» The tasks:
[1] Do these statements agree with the forum post below on canceling a workflow instance in Operate? (a) The instance the poster could not cancel has ID 225. (b) The gateway log says the command was rejected with code ‘CREATE’. (c) The poster suspects that the Elasticsearch and Zeebe data are out of sync. For each, answer yes or no and quote the deciding words of the post.
[2] In the stack trace of the forum post below on canceling a workflow instance in Operate, which version of the Zeebe gateway jar appears?

» Excerpt:
Cancel a WorkflowInstance in Operate

Hi,

I have some trouble to Cancel and Delete WorkflowInstances in Operate.

For example I have an “Echo” WorkflowInstance with ID 225. Trying to cancel it, Operate get a Timeout and show “Canceleling Instance 225 failed”.

In the Zeebe Debug Log:

12:36:53.890 [io.zeebe.gateway.impl.broker.BrokerRequestManager] [gateway-zb-actors-0] ERROR io.zeebe.gateway - Error handling gRPC request
io.grpc.StatusRuntimeException: NOT_FOUND: Command rejected with code ‘CANCEL’: Expected to cancel a workflow instance with key ‘225’, but no such workflow was found
at io.grpc.Status.asRuntimeException(Status.java:523) ~[grpc-core-1.19.0.jar:1.19.0]
at io.zeebe.gateway.EndpointManager.convertThrowable(EndpointManager.java:257) ~[zeebe-gateway-0.17.0.jar:0.17.0]
at io.zeebe.gateway.EndpointManager.lambda$sendRequest$2(EndpointManager.java:235) ~[zeebe-gateway-0.17.0.jar:0.17.0]
at io.zeebe.gateway.impl.broker.BrokerRequestManager.lambda$sendRequest$1(BrokerRequestManager.java:90) ~[zeebe-gateway-0.17.0.jar:0.17.0]
at io.zeebe.gateway.impl.broker.BrokerRequestManager.lambda$sendRequest$3(BrokerRequestManager.java:109) ~[zeebe-gateway-0.17.0.jar:0.17.0]
at io.zeebe.gateway.impl.broker.BrokerRequestManager.lambda$sendRequestInternal$6(BrokerRequestManager.java:191) ~[zeebe-gateway-0.17.0.jar:0.17.0]
at io.zeebe.util.sched.future.FutureContinuationRunnable.run(FutureContinuationRunnable.java:35) [zeebe-util-0.17.0.jar:0.17.0]
at io.zeebe.util.sched.ActorJob.invoke(ActorJob.java:90) [zeebe-util-0.17.0.jar:0.17.0]
at io.zeebe.util.sched.ActorJob.execute(ActorJob.java:53) [zeebe-util-0.17.0.jar:0.17.0]
at io.zeebe.util.sched.ActorTask.execute(ActorTask.java:189) [zeebe-util-0.17.0.jar:0.17.0]
at io.zeebe.util.sched.ActorThread.executeCurrentTask(ActorThread.java:154) [zeebe-util-0.17.0.jar:0.17.0]
at io.zeebe.util.sched.ActorThread.doWork(ActorThread.java:135) [zeebe-util-0.17.0.jar:0.17.0]
at io.zeebe.util.sched.ActorThread.run(ActorThread.java:112) [zeebe-util-0.17.0.jar:0.17.0]
Caused by: io.zeebe.gateway.cmd.BrokerRejectionException: Command (CANCEL) rejected (NOT_FOUND): Expected to cancel a workflow instance with key ‘225’, but no such workflow was found

I think the Elasticsearch and Zeebe datas are not in sync but I think we should be able to “force delete” a WorkflowInstance from ElasticSearch.

» Data records:
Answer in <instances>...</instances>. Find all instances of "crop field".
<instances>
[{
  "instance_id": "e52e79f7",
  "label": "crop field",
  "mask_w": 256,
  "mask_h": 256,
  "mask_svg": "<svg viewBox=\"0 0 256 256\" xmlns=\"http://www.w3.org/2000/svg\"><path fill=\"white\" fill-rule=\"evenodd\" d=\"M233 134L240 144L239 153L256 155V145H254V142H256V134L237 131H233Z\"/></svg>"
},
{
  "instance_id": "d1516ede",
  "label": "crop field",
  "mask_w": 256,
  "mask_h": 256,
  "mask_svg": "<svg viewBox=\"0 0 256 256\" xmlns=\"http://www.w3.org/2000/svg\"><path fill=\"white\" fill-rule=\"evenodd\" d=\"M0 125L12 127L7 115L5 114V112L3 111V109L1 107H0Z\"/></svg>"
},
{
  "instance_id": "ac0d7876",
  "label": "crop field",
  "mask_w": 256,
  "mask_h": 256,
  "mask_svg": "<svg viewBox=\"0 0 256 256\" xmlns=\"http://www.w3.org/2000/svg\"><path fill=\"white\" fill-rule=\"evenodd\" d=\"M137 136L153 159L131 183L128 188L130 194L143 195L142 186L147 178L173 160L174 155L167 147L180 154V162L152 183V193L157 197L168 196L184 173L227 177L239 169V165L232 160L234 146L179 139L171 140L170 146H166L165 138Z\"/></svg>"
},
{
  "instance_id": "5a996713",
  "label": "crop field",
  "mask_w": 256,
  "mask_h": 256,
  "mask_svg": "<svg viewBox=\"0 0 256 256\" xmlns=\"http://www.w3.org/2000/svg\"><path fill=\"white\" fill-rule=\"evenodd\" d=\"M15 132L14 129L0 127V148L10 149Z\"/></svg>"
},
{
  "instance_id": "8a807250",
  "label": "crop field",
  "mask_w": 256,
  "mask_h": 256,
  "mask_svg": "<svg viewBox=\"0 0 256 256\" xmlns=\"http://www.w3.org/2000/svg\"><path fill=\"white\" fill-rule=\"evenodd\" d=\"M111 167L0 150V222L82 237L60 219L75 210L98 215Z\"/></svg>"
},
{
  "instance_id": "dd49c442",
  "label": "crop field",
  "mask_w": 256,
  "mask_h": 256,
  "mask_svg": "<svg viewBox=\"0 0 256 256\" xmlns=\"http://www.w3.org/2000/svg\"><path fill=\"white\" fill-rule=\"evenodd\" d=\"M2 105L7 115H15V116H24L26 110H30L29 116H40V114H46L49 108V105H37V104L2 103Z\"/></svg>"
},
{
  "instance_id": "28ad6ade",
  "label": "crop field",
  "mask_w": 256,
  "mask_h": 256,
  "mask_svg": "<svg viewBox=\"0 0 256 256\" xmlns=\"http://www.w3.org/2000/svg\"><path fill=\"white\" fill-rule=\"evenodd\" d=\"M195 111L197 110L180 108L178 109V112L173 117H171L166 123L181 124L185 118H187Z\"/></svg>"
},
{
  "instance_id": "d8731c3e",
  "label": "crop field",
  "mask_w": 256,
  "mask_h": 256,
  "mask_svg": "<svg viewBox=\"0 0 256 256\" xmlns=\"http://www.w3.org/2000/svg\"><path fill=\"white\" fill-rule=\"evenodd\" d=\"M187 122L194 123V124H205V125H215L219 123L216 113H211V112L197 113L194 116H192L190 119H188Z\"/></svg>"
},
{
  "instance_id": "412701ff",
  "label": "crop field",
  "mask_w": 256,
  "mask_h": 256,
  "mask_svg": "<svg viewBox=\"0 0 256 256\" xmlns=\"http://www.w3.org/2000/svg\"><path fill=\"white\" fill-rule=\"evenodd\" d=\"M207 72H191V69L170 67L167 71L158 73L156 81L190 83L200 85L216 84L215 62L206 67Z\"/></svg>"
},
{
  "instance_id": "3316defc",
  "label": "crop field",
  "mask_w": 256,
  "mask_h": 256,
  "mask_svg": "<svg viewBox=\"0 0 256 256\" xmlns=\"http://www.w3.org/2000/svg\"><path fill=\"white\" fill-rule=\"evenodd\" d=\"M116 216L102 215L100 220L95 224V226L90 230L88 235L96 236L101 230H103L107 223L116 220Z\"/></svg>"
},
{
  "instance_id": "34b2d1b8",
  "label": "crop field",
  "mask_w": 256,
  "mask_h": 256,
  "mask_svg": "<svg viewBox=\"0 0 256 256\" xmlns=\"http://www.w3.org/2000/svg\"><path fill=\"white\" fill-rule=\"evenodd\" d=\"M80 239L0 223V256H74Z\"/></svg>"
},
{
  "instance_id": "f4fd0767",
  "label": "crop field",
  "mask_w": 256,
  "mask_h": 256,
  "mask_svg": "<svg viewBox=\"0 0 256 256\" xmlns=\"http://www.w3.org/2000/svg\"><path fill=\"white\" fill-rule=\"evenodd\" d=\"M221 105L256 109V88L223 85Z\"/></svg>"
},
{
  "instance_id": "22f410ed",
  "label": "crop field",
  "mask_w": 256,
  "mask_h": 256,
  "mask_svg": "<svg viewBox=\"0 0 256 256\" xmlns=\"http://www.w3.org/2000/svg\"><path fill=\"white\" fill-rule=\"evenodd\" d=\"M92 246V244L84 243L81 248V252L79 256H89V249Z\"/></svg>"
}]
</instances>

» Completed exercise:
[1]
(a) Yes: "I have an “Echo” WorkflowInstance with ID 225"
(b) No: "Command rejected with code ‘CANCEL’"
(c) Yes: "I think the Elasticsearch and Zeebe datas are not in sync"

[2] Version 0.17.0 (zeebe-gateway-0.17.0.jar).